Dans le premier chapitre de la seconde partie de l’ouvrage, il est question de blasphème, de provocation à la haine religieuse et on revient suR le Scandale des fiches de 1904 qui renvoie à l’extériorisation des convictions religieuses. On relève que la clause de conscience, pour les professions médicales, n’a rien à voir avec la laïcité. Dès les discussions de la loi de 1905 se pose la question de la réglementation du vêtement des croyants avec la soutane. D’après notre auteur, le secret de la confession serait protégé par la loi sauf en matière de pédocriminalité.

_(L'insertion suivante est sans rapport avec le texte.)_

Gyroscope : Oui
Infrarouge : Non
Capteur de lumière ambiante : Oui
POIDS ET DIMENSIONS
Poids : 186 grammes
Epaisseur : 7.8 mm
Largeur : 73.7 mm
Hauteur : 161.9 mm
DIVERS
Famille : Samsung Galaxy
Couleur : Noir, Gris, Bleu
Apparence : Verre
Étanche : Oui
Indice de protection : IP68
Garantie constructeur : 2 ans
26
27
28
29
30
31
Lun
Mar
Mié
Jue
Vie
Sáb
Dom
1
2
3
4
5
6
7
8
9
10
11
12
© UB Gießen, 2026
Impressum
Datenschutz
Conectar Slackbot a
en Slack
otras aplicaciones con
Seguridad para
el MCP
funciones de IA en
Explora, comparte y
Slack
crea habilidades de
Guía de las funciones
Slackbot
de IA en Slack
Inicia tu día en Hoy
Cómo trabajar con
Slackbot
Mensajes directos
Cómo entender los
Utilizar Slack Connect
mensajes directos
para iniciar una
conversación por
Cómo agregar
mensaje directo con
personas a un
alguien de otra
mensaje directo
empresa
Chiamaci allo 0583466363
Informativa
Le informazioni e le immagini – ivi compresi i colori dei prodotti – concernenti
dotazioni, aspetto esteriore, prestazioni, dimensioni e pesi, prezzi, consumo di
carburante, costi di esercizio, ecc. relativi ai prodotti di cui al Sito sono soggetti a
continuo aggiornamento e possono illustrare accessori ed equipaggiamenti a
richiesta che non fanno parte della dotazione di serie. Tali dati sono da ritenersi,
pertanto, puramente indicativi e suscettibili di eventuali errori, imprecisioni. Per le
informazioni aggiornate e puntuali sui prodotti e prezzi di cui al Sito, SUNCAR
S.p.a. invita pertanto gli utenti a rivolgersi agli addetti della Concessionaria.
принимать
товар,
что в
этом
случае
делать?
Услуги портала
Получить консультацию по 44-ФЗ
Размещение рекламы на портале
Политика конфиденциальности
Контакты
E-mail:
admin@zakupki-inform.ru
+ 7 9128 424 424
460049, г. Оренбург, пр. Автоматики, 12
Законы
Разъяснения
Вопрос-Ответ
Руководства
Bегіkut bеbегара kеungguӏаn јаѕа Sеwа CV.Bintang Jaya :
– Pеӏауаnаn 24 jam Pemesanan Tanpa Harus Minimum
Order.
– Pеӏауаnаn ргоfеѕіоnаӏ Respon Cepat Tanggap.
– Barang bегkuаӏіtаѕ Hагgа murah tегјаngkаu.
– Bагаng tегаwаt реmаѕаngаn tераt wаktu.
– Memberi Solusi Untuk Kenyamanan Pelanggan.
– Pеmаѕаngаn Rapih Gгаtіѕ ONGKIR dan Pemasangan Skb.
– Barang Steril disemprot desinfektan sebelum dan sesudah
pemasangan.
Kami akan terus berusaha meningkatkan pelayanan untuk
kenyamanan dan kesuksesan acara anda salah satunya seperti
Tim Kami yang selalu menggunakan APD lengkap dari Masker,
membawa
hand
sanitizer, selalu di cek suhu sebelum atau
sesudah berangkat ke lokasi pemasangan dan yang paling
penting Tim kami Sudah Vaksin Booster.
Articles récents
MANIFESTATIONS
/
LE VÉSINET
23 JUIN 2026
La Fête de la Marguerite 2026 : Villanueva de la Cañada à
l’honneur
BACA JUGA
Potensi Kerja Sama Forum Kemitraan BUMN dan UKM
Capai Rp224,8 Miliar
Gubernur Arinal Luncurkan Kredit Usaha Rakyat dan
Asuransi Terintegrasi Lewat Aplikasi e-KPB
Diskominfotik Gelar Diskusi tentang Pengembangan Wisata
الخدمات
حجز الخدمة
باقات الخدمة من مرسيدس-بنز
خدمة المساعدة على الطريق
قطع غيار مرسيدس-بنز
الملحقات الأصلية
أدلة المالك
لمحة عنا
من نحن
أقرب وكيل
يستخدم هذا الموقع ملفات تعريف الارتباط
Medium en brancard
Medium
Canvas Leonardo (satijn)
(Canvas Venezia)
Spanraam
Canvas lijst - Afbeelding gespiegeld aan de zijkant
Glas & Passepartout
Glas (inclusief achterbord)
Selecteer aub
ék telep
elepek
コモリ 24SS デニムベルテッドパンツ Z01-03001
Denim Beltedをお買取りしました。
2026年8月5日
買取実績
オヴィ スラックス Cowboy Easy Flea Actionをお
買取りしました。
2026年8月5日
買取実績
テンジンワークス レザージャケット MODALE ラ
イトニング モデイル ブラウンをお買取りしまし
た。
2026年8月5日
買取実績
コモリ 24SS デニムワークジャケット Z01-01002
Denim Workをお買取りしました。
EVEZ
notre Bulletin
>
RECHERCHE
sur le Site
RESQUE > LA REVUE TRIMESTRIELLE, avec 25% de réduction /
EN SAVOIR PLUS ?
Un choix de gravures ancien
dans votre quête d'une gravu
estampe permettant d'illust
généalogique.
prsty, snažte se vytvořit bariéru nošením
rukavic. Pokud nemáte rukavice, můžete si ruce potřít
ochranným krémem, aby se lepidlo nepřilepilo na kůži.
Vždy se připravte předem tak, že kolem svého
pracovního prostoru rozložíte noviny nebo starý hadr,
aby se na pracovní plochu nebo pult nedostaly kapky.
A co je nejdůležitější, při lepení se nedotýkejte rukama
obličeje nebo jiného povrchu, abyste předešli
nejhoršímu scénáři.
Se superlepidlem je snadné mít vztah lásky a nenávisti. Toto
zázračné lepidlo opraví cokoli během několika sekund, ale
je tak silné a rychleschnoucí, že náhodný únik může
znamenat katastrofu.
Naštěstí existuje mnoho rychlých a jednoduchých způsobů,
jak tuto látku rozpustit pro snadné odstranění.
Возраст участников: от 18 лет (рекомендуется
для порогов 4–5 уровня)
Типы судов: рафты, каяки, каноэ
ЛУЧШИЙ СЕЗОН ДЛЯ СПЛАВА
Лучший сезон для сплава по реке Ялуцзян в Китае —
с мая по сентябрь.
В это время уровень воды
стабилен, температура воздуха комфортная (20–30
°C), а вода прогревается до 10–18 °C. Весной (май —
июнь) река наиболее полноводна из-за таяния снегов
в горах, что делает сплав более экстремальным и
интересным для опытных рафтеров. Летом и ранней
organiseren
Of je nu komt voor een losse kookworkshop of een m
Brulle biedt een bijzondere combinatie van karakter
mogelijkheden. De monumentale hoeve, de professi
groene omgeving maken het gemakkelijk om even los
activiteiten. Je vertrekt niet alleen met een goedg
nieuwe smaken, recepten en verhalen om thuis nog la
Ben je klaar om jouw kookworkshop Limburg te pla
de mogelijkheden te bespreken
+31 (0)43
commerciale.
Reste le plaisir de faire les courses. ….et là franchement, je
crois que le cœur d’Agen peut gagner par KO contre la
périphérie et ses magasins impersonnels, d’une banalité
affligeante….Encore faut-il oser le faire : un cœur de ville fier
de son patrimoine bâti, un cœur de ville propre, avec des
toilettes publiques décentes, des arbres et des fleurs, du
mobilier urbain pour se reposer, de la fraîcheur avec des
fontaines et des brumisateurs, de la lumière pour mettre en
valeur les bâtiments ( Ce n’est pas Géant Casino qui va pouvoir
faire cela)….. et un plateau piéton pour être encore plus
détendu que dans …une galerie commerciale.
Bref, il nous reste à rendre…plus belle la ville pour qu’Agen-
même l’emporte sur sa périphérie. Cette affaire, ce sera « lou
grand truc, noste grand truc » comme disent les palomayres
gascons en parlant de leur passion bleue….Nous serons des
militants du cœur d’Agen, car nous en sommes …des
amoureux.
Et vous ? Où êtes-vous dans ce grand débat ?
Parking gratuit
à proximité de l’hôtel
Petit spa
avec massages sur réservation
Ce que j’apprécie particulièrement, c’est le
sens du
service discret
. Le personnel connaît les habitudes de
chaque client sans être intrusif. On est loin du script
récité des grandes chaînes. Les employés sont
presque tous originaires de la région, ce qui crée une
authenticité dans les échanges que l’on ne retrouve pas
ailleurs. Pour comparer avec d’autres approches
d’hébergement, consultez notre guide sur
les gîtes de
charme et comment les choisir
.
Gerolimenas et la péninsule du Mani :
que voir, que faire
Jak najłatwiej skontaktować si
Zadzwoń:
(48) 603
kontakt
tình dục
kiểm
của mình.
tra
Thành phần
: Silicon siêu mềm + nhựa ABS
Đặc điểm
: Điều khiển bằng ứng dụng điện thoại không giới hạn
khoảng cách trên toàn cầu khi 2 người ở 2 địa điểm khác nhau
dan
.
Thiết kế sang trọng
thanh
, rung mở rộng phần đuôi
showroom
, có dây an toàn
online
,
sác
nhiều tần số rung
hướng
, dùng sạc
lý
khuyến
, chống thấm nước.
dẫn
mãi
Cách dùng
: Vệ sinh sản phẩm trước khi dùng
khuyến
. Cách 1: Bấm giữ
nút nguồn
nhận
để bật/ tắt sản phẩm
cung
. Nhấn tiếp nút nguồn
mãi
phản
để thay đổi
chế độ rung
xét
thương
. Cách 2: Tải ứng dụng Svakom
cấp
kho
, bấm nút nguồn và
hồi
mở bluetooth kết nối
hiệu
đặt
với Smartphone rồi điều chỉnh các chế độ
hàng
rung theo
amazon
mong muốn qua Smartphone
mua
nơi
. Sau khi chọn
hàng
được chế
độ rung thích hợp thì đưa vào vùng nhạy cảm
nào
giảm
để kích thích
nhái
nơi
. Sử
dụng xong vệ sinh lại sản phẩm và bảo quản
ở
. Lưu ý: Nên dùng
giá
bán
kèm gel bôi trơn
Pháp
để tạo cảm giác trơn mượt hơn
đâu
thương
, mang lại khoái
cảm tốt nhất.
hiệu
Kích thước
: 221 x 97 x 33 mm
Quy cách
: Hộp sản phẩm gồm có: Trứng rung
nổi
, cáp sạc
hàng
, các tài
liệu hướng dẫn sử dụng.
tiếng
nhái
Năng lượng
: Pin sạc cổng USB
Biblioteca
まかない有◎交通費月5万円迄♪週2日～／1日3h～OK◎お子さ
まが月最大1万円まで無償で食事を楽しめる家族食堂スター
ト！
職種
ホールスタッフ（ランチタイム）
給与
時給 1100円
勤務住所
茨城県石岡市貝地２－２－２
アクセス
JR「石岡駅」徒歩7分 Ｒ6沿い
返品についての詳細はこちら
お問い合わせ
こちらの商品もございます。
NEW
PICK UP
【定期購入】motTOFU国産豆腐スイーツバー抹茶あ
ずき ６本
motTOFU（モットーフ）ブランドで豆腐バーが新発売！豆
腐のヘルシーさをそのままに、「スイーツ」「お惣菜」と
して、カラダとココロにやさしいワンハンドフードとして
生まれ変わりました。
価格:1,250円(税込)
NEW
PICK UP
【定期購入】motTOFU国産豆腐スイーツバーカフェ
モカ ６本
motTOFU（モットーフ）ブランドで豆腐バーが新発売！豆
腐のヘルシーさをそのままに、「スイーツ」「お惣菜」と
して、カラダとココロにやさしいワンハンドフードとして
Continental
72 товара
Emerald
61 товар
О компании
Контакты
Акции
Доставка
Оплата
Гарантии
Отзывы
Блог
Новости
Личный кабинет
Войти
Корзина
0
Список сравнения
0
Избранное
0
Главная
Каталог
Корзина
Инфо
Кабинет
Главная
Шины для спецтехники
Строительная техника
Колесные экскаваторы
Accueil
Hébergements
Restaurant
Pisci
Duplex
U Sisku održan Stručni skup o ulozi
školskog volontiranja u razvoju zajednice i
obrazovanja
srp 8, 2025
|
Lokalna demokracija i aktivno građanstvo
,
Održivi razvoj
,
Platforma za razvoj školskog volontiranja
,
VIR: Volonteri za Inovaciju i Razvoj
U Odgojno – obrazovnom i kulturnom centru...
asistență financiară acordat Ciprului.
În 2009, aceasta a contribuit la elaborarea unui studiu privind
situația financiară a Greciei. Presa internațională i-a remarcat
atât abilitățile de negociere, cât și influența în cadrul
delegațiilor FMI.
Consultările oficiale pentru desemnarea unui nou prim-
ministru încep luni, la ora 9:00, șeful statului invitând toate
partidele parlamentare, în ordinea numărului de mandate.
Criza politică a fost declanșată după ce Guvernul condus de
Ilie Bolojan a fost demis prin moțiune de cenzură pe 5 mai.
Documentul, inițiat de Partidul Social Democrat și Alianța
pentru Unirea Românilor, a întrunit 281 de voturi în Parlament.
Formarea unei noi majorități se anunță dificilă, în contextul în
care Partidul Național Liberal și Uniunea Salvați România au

D’après Henri Bouillon « l’État laisse s’épanouir le pluralisme religieux en abandonnant aux Églises le soin de s’organiser selon leurs propres vœux, mais n’en maintient pas moins un vif contrôle sur les associations ainsi constituées, en espérant éviter que ce pluralisme de communauté religieuse dérive en un communautarisme séparatiste » (page 140).
Un chapitre aborde les questions de limites de la liberté religieuse motivées par l’ordre public, celles-ci touchant les vêtements. Les réglementations spécifiques à la période du corinavirus sont rappelées. Les conséquences de la loi du 24 août 2021 sont exposées. La question du respect de la laïcité en entreprise trouve ensuite sa place juste devant celle de l’expression de sa religion à l’école. Notre auteur regrette que le respect de la laïcité ait servi d’argument à l’interdiction de l’abaya, alors que cette mesure relevait de l’ordre public. Rappelons d’ailleurs que pour Camille Dolmaire, dans son ouvrage "Ordre public et laïcité", la laïcité est régulièrement instrumentalisée pour justifier des mesures relevant de l’ordre public.
Dans sa conclusion, Henri Bouillon expose le but général de son ouvrage : « démystifier la laïcité, pour lui faire quitter le ciel des idées et lui remettre les pieds sur terre, clarifie justement le sens de cette notion juridique et éclaire les débats actuels et futurs dans lesquels elle est sommée à comparaître » (page 182).